Orso d’Argento, gran premio della giuria alla 68ª edizione del Festival internazionale del cinema di Berlino, arriva nelle sale italiane il film polacco “Mug -Un’altra vita“.
Il “ceffo” del titolo è Jacek, giovane operaio pieno di vita che trascorre le sue giornate in un piccolo paese della Polonia meridionale tra il lavoro, la fidanzata, il suo cane e la passione per l’heavy metal. Un giorno, però, a causa un brutto incidente, viene completamente sfigurato in volto ed è costretto a sottoporsi ad un delicato intervento di trapianto facciale che gli cambierà la vita per sempre.
I temi affrontati dalla regista (e co-sceneggiatrice) Malgorzata Szumowska, già nota nel circuito festivaliero europeo con opere come “Elles”, “In the name of…” e “Cialo“, sono quelli che hanno caratterizzato la sua intera filmografia, dalla vita nella provincia polacca, alla crudeltà della gente e delle istituzioni cattoliche, fino all’emarginazione sociale.
“Mug” è in sostanza una parabola allegorica dall’atmosfera fiabesca, che alterna momenti malinconici e disperati ad altri più divertenti (esilarante la scena del tentato esorcismo) a cui fanno però da sfondo due tra gli eventi più importanti della storia recente della Polonia: la costruzione nella cittadina di Świebodzin della più grande statua di Cristo Redentore al mondo (più alta di quella di Rio de Janeiro) e la prima operazione di trapianto facciale del Paese.

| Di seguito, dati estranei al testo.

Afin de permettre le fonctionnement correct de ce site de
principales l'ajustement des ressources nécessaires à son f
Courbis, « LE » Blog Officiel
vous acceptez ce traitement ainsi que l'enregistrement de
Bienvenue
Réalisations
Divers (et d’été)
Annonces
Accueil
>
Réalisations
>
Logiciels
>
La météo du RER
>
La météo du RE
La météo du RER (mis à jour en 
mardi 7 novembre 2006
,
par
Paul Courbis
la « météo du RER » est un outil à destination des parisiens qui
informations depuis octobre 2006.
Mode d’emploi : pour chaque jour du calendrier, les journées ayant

L’aspetto che forse va più sottolineato dell’intera pellicola è la ricerca di uno stile. La scelta di limitare la messa a fuoco alla sola porzione centrale dell’inquadratura è audace, a tratti perfino stimolante, ma alla lunga distorce l’attenzione dello spettatore, spingendolo troppo spesso ad interrogarsi circa la sua giustificazione estetica e teorica. Estremamente definito, d’altro canto, è il rapporto di contrapposizione dei volti dei protagonisti della storia: quello deforme e pieno di umanità di Jacek e quello fiero, ieratico della statua di Cristo si pongono agli estremi di uno spazio popolato da visi sfocati, in una penombra di superficialità e ipocrisia.
Nonostante la ricerca di un’identità non ordinaria ed il tentativo di evitare stereotipi e banalità sull’argomento (molto più nella forma che nel contenuto, bisogna dire), i troppi liricismi non funzionali rendono “Mug” un’opera godibile, ma che lascia un po’ di amaro in bocca per la sensazione che potesse essere molto più incisiva.